## Workflow Diagram: GenPRM Training and Test-Time Scaling
### Overview
The image presents a workflow diagram outlining the GenPRM (Generative Pre-trained Reasoning Model) training and test-time scaling process. It details the steps involved in solution generation, progress estimation, rationale synthesis, model training, and policy model scaling.
### Components/Axes
The diagram is divided into six main sections, each numbered:
1. Solution Generation & MC Reward Estimation
2. Relative Progress Estimation
3. Rationale Synthesis
4. GenPRM Training
5. Policy Model Test-Time Scaling
6. GenPRM Test-Time Scaling
**Legend (located at the bottom):**
* **a (blue square):** Intermediate Step
* **q (blue circle):** Correct Answer
* **q (pink circle):** Incorrect Answer
* **r (green square):** Single Reward Judgement
* **r (green circle):** Aggregated Reward Judgement
### Detailed Analysis
**1. Solution Generation & MC Reward Estimation (Top-Left)**
* Starts with a "Math Problem" (white rectangle).
* A tree-like structure follows, with nodes representing intermediate steps (blue squares labeled a11, a21, a31, a12, a22, a32, a12).
* Correct answers (blue circles labeled q1, q2, q3) and incorrect answers (pink circles labeled q1, q2, q3) are present.
* The final step shows three blue circles and one pink circle.
* A formula is shown: MC(s12, a12) = 2/3
**2. Relative Progress Estimation (Top-Center)**
* Formula: Pt = MC(st, at) / MC(st) >= epsilon
* A green checkmark indicates a positive reward: r̂t = 1
* A red "X" indicates a negative reward: r̂t = 0
**3. Rationale Synthesis (Center-Left)**
* Input: "Problem" (dashed box) with steps a1 to aT.
* "CoT Analysis" (Chain-of-Thought Analysis) box:
* Contains the text:
```
<analyze>
Let's analyze the paragraph step by step: ...
</analyze>
```
* "Code Verification" box:
* Contains the text:
```
<verify>
Let's use python code to find any potential error:
"python..."
</verify>
```
* "Execute" box with a Python logo.
* "Final Label" box:
* Contains the text:
```
<output>
Judgement: Yes/No
</output>
```
* Arrows indicate flow: Problem -> CoT Analysis -> Code Verification -> Execute -> Final Label.
* "consistent" and "conflict" labels indicate the relationship between "Code Output" and "Final Label".
**4. GenPRM Training (Top-Center-Right)**
* "Data (23K)" box.
* "SFT" (Supervised Fine-Tuning) arrow leading to "GenPRM" box.
* "Consensus filtering" box.
**5. Policy Model Test-Time Scaling (Top-Right)**
* "GenPRM as a Verifier" section:
* GenPRM is used to verify solutions.
* Solutions (pink and blue circles) are processed by GenPRM.
* Multiplied by N (x N)
* "GenPRM as a Critic" section:
* GenPRM is used to critique solutions.
* Solution is processed by GenPRM.
* Critique is generated.
* Multiplied by N (x N)
* A warning sign is present.
**6. GenPRM Test-Time Scaling (Bottom-Right)**
* Input: GenPRM.
* Multiple "analyze" and "verify" steps.
* Single Reward Judgements (r1, r2, r3, r4 - green squares).
* Aggregated Reward Judgement (r - green circle).
* Multiplied by N (x N)
### Key Observations
* The diagram illustrates a comprehensive process for training and deploying GenPRM.
* It incorporates both chain-of-thought reasoning and code verification for rationale synthesis.
* The model is used both as a verifier and a critic during test-time scaling.
* The diagram highlights the iterative nature of the process, with multiple analysis and verification steps.
### Interpretation
The diagram describes a system for automated problem-solving and reasoning.
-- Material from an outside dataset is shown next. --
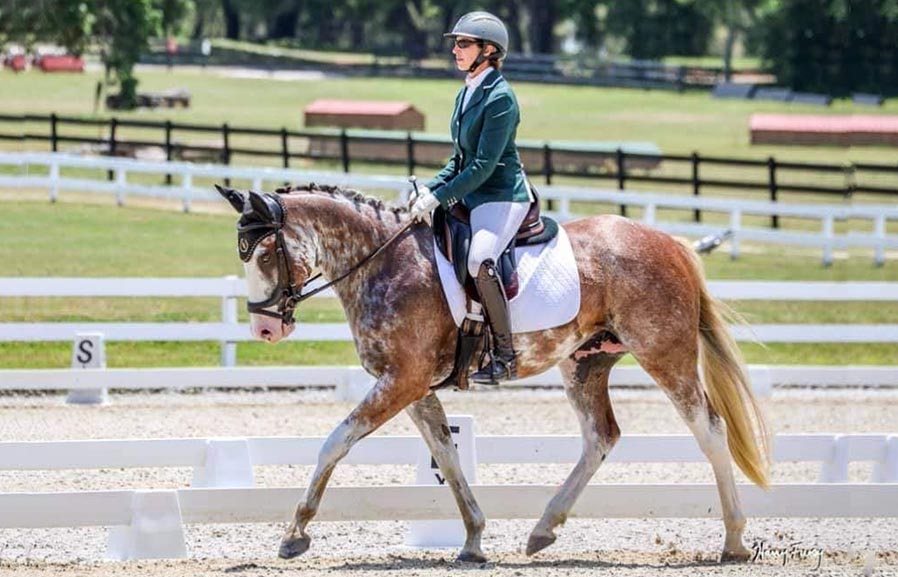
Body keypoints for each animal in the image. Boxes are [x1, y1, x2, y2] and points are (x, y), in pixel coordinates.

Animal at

The GenPRM model is trained on a dataset and then used to generate solutions, estimate progress, synthesize rationales, and scale the model for test-time deployment. The use of both CoT analysis and code verification suggests a focus on both logical reasoning and practical implementation. The model's ability to act as both a verifier and a critic indicates a sophisticated approach to evaluating and refining solutions. The scaling processes (sections 5 and 6) are crucial for applying the model to a large number of problems or scenarios. The warning sign in the "GenPRM as a Critic" section suggests that critique generation may be a more challenging or sensitive task.